Saturday, June 28, 2008

Integrity: what does it look like?

A local religious columnist, the Rev. Anthony Robinson, has written today in the Seattle P.I. that he thinks integrity is more valuable than compassion; he notes that he disagrees with the Dalai Lama in this regard but he makes a good point. This may be a matter of semantics, for surely integrity and compassion work together to make human life most humane.

Rev. Robinson delineates what he see as the marks of integrity; he's got a Top Ten that is quite substantive. But what does each quality say about a person? Here is his list, which I've paraphrased and added to. Italics are mine. See what you think.

1. What you see is what you get. A person of integrity doesn't say one thing and do another.

2. S/He honors commitments and keeps promises. And that would include not making promises or commitments one doesn't want to keep.

3. S/He is truthful. The person of integrity doesn't lie or embroider the truth to make it more dramatic or less painful.

4. S/He is consistent. You can count on this person to be reliable in her/his behavior.

5. S/He takes responsibility for her/his mistakes. This person doesn't weasel out on blame and s/he makes amends when s/he hurts someone.

6. S/He doesn't whine when things go wrong. This person doesn't blame others or make excuses for the problems s/he faces.

7. S/He cares about the work, the mission, the product, and a job well done. This person isn't in it for the money or the recognition or the advancement but for the satisfaction of having done it well.

8. S/He is skeptical of simple answers to complex problems. The person of integrity looks below the surface of a problem to find its source and avoids stopgap measures as much as possible, preferring to deal with a problem close to its source.

9. S/He minds her/his own business. This person focuses on her/his own work and avoids getting drawn into the responsibilities of another.

10. S/He knows it's not possible to go through life without making mistakes or hurting others inadvertently. This person is able to forgive him/herself for mistakes and to extend that forgiveness to others, giving encouragement rather than blame.

I don't know about you, but I see a lot of compassion weaving in and out of these characteristics of a person of integrity. Do you mind if I invent the word "integritous"? I think we need it.


8 comments:

Christina Martin said...

I agree with you about seeing compassion in this description of integrity. I also think that even where the definition of integrity doesn't "overlap" with compassion, it often tends to lead to it.

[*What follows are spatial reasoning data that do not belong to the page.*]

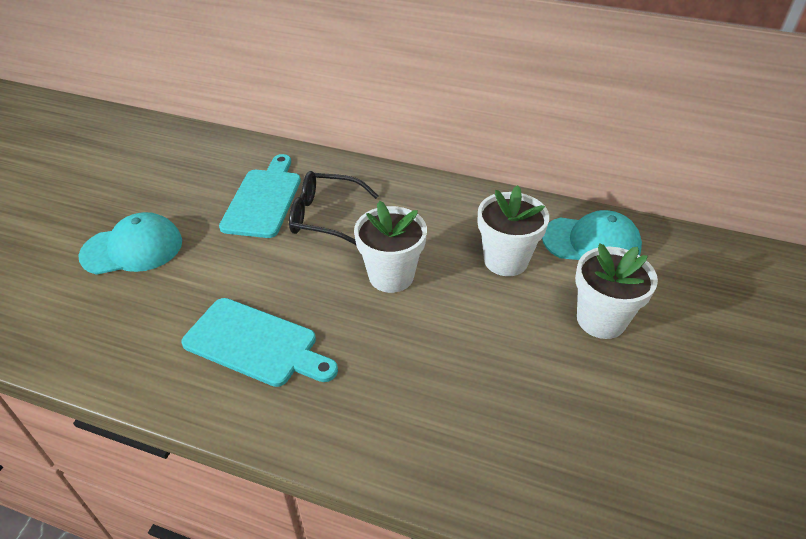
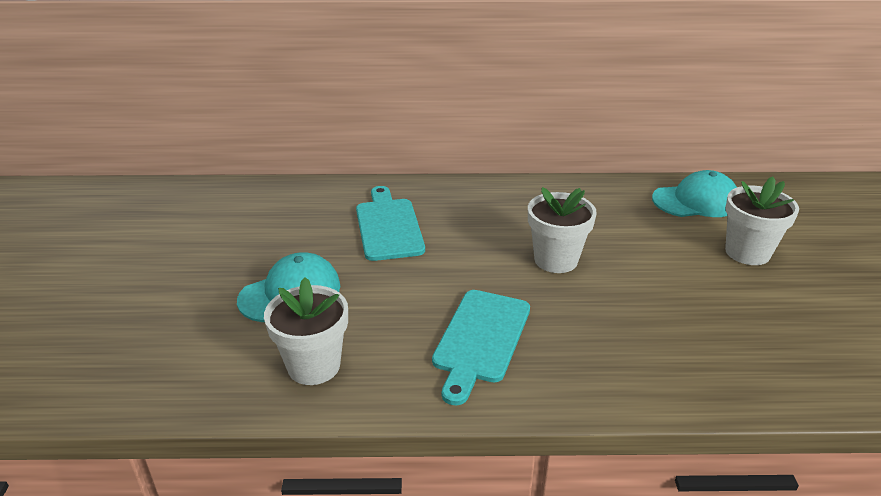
camera: 20 degrees left, 10 degrees down
(256, 344) = (480, 339): turquoise cutting board -> turquoise cutting board turned 105 degrees clockwise
(325, 217) = (458, 228): black glasses -> none
(505, 260) = (640, 228): white flower pot -> white flower pot (314, 366)

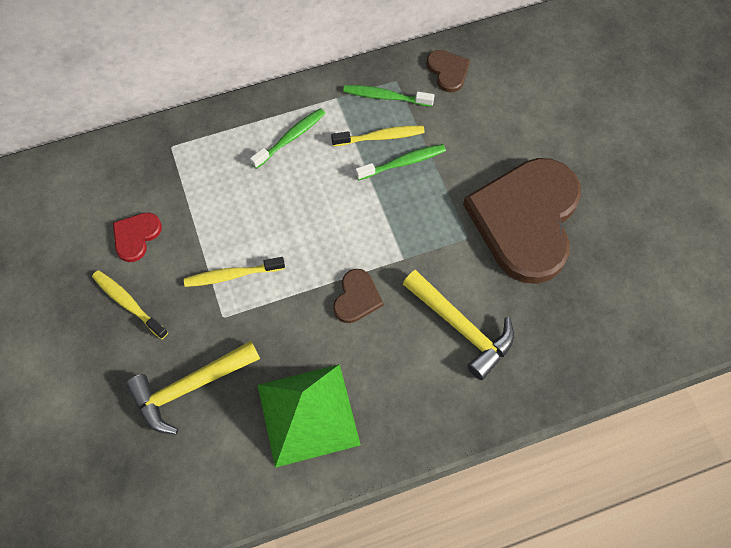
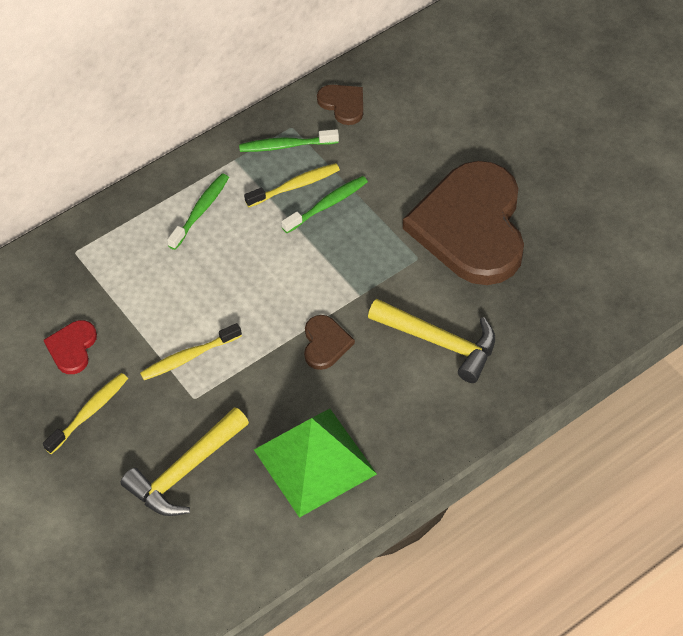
camera: 15 degrees left, 10 degrees down
(128, 303) = (89, 412): yellow toothbrush -> yellow toothbrush turned 105 degrees clockwise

It certainly does not have to be an "either/or" proposition. And integrity dictates that the person who talks compassionately follow through in their personal actions.

ms. kitty said...

What a great observation, Christina, thanks!

Robin Edgar said...

Well I think that you can probably guess what I have to say about the integrity, or lack thereof. . . of too many of the U*Us that I know, especially those in positions of responsibility when it comes to responding to various U*U injustices and abuses with some genuine justice, equity and compassion.

When you think that you have "invented" a word it pays to Google it. More often than not you will discover that someone else coined it before you. In any case I am not sure how synthesizing the words 'integrity' and 'compassion' leads to the word 'integritous'. U*Us certainly could *use* more integrity and compassion though. To paraphrase Christina, "Integrity dictates that the people who talk about justice, equity and compassion in human relations follow through in their personal actions." The same principles apply to the rest of the "talk" of the Seven Principles". I and other people who have been harmed by U*Us are waiting for U*Us to show some integrity and start actually walking their so far remarkably insincere and empty "talk".

ms. kitty said...

Thanks for the idea, Robin. I did google "integritous" and found it at unwords.com: characterized by integrity.

Mile High Pixie said...

I'm not sure I can add much to the comments so far, but it's certainly a relevant topic, especially in an election year. Perhaps it helps to think of compassion as the "talk" and integrity as the "walk." Or, if we want to get even more into semantics, we could say that compassion is the noun and integrity should be more of a verb. Regardless of one's personal or political stripe, having integrity would make things a lot simpler for everyone, if we knew what we were getting whenever we dealt with people. Or at least one would have to pipe down about what they believed if they knew they couldn't back it up with their actions. Although, I would say most folks believe integrity is a positive trait. So would it be positive if someone just said "I'm a racist" or "I'm a homophobe" and then lived out those beliefs in their actions? Technically, they have integrity, but are they decent people?

Or am I muddying the waters a bit unnecessarily?

ms. kitty said...

Good point, Pixie. It seems that compassion without integrity is lacking something and so is integrity without compassion.

kim said...

As someone once said (I think it was Aldous Huxley), "Nothing short of everything will really do."

wayful said...

When I hear someone say that he disagrees with the Dalai Lama it gives me pause. This statement immediately places the one who disagrees on a high pedestal of his own making. One of Buddhism's main points of study is the delusions created by the ego. This reminds me of the "Book of Virtues" and its writer.